Les vœux de mariage…

 Sa voix avait un peu tremblé lorsqu’elle les avait prononcés. Ses émotions reprenaient le dessus.

 — Dalga Mulierfortis, tu es et resteras mon unique.

 Ils s’embrassèrent une dernière fois, puis rejoignirent le groupe qui les attendait sous l’arche. Remarquant le retour de Guad, le prélat tapa dans ses mains.

 — Bien, avant que vous partiez, je vous demanderais de me remettre vos tablettes, déclara-t-il.

 Chacun fouilla dans ses affaires pour sortir de petites tablettes d’argiles où ils avaient écrit quelques mots. Leur héritage pour les prochaines générations d’élus. Ils les confièrent aux prêtres puis se placèrent près du golem qui patientait devant de la paroi. Il était l’heure. Guad n’était toujours pas prêt, mais la Gueule n’attendrait pas qu’il le soit. Il se tourna une ultime fois vers le comité de départ, et surtout vers elle. Il se saoula de cette dernière image et se félicita d’avoir aimé une telle femme. Elle avait raison, comme très souvent. En son esprit, il la verrait fidèle à elle-même, forte et le sourire aux lèvres, encaissant avec bravoure leur séparation. Guad du se retenir de nouveau en se mordant l’intérieur de la joue. Il devait suivre son exemple.

 — Que la Gueule bénisse vos pas et vous accorde sa protection, encouragea le prélat.

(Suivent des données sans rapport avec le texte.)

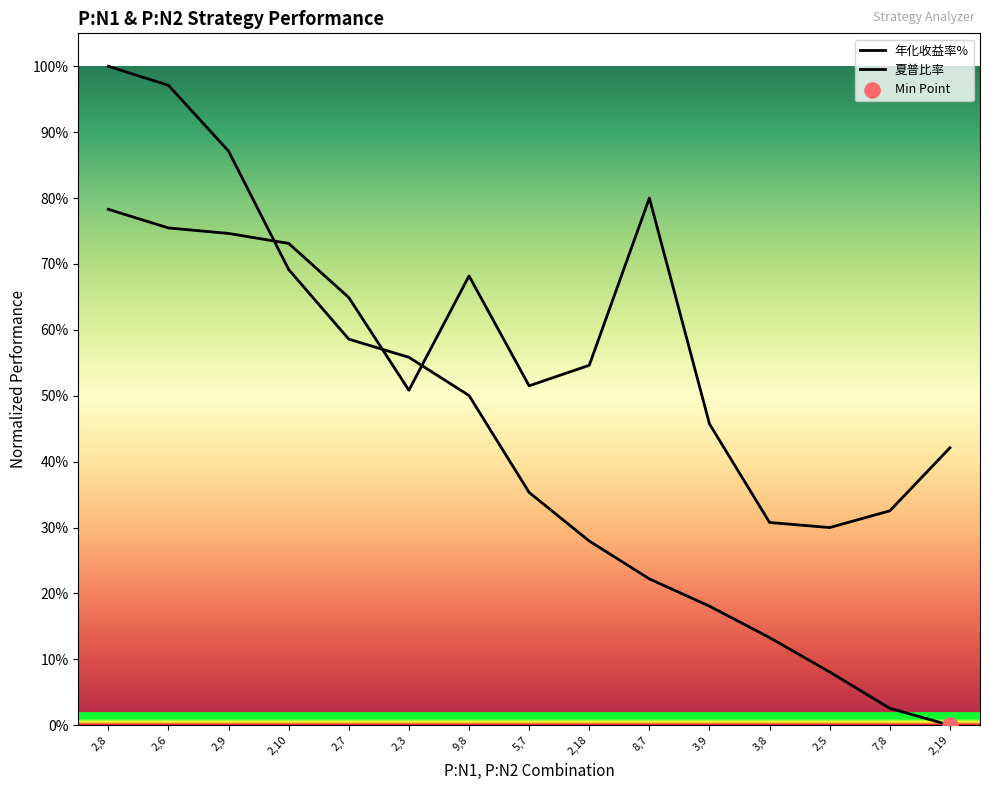

What are all the series names shown in the legend?

年化收益率%, 夏普比率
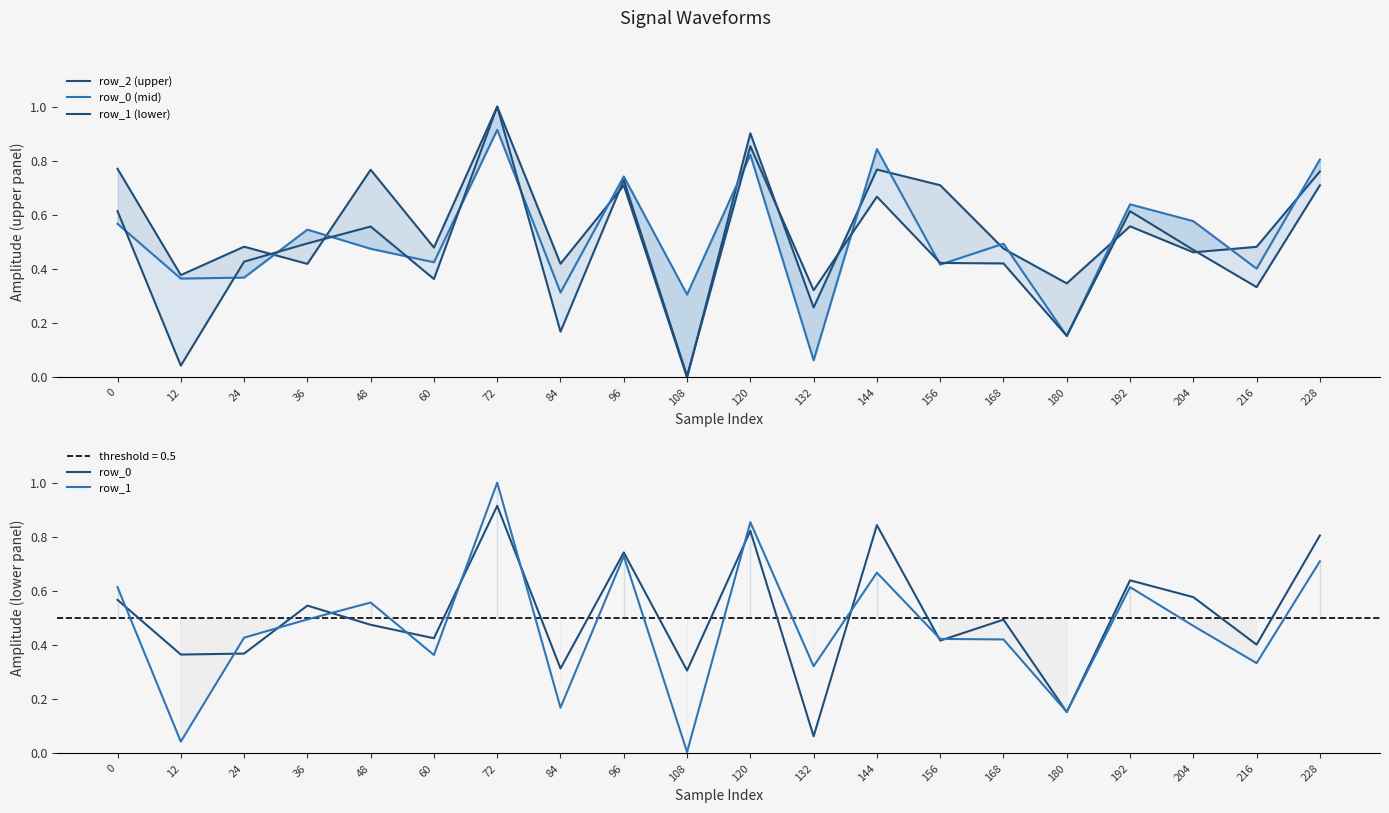

Rank the series by their maximum value, from lowest to highest.

row_0 (mid), row_0, row_2 (upper), row_1 (lower), row_1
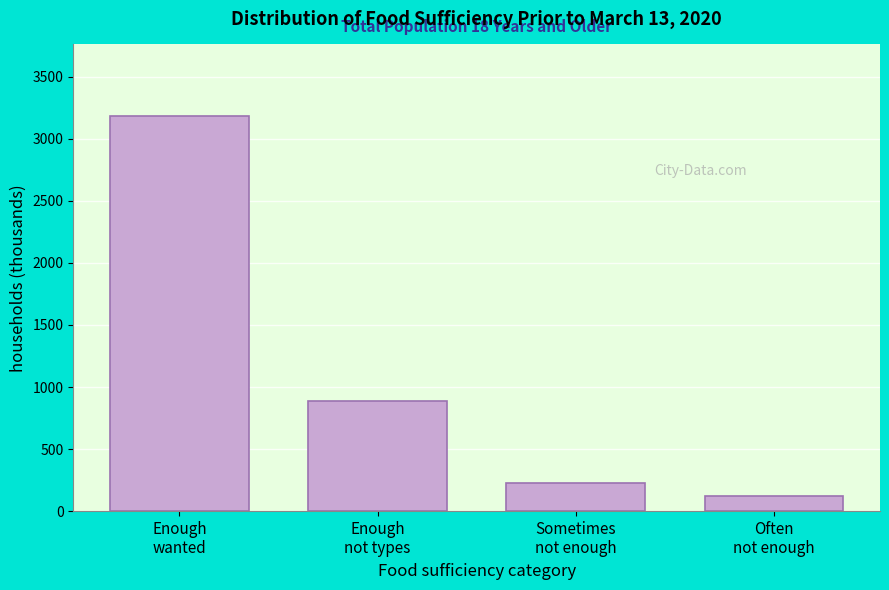

Reading left to right, extract all data points from this chart.

3186.5	890.7	228.6	124.1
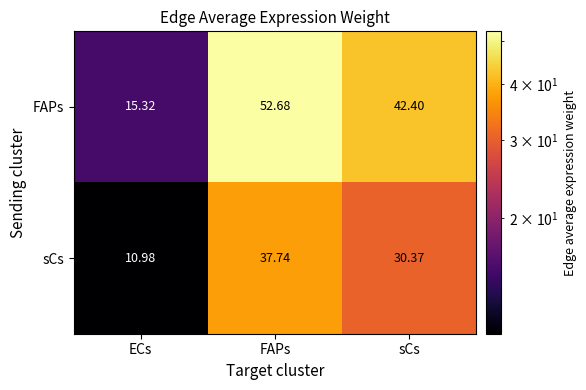

Where is FAPs nearest to the value 34?

sCs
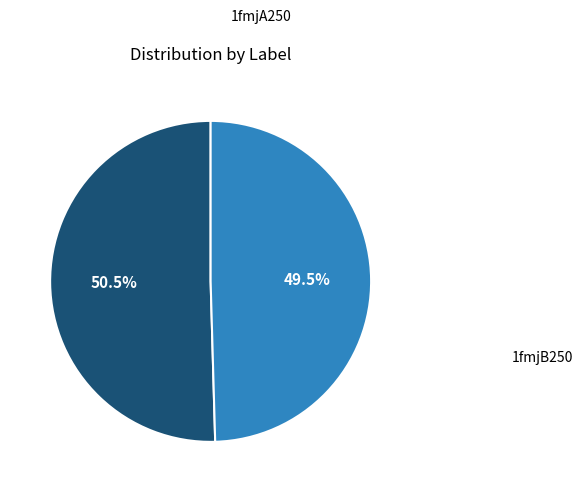

Do 1fmjA250 and 1fmjB250 together represent more than half of the pie?

Yes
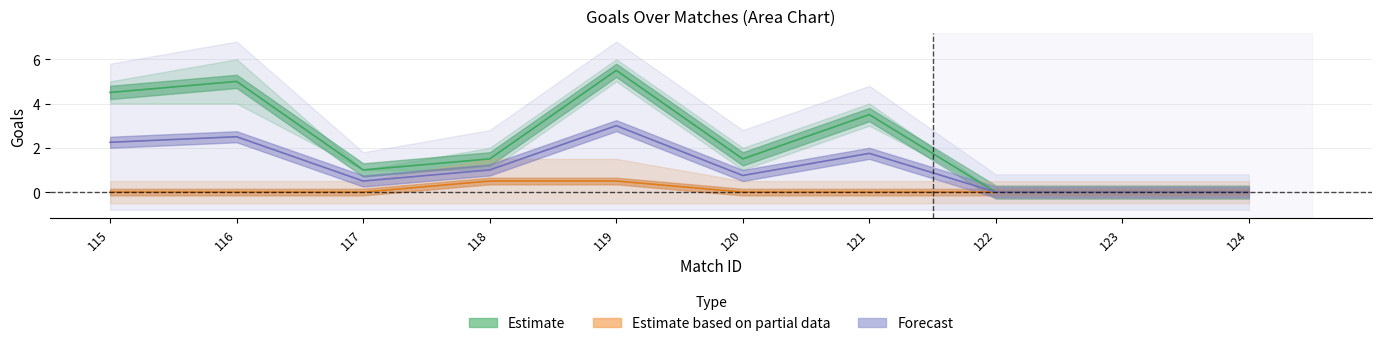

Is the value of opp_goals_2h at 118 greater than the value of goals_1h at 119?

No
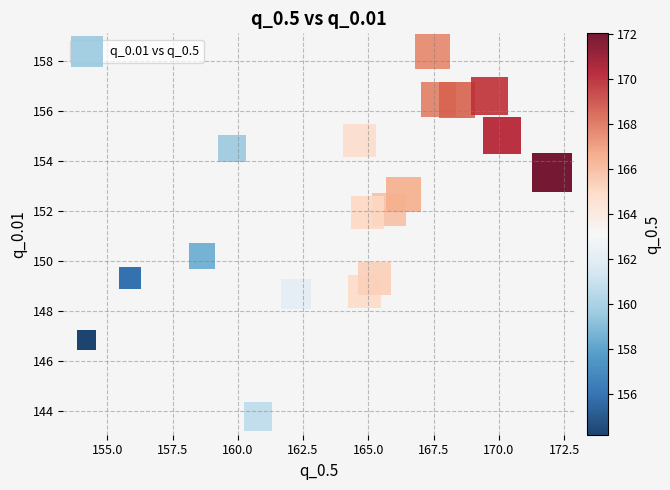

What is the range of X values (max minus min)?

17.8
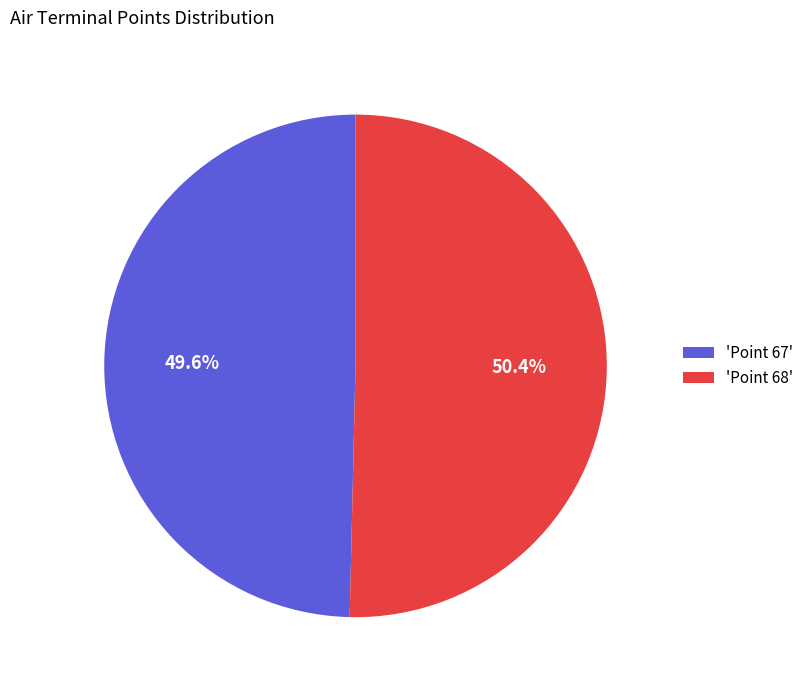

Which slice is the smallest?

'Point 67'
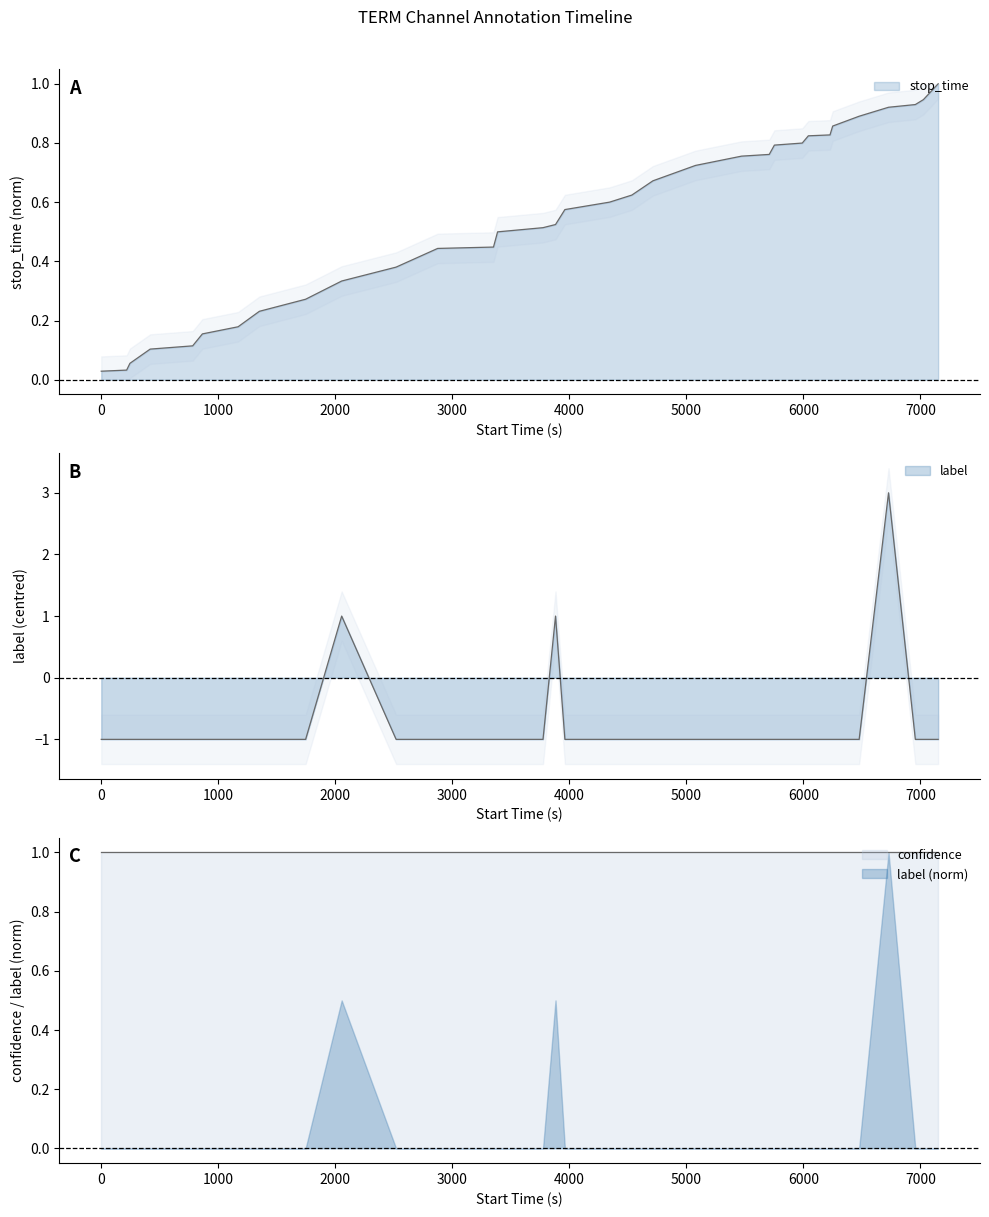

Reading right to left, transcribe all the data shown in this chart.

stop_time: 1.0	0.9	0.9	0.9	0.9	0.9	0.8	0.8	0.8	0.8	0.8	0.8	0.7	0.7	0.6	0.6	0.6	0.5	0.5	0.5	0.4	0.4	0.4	0.3	0.3	0.2	0.2	0.2	0.1	0.1	0.1	0.0	0.0
label: -1.0	-1.0	-1.0	3.0	-1.0	-1.0	-1.0	-1.0	-1.0	-1.0	-1.0	-1.0	-1.0	-1.0	-1.0	-1.0	-1.0	1.0	-1.0	-1.0	-1.0	-1.0	-1.0	1.0	-1.0	-1.0	-1.0	-1.0	-1.0	-1.0	-1.0	-1.0	-1.0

 Les prêtres répétèrent la prière à leur tour, d’une voix plus forte et cérémonieuse. Locro et Kareth saluèrent leur départ de grands gestes tout en criant ce qu’ils avaient sur le cœur. Guad put lire les derniers mots que lui adressa sa compagne sur ses lèvres.

« Je ne t’oublierai pas. »

 Il ne put retenir un sourire. Derrière lui, le golem posa sa paume sur la paroi de la Gueule. Celle-ci, dans un bruit de succion, se retira pour libérer un passage à peine assez grand pour lui. Il s’y engouffra et invita ses compagnons de voyage à le suivre. Tous trois pénétrèrent un à un dans le tunnel.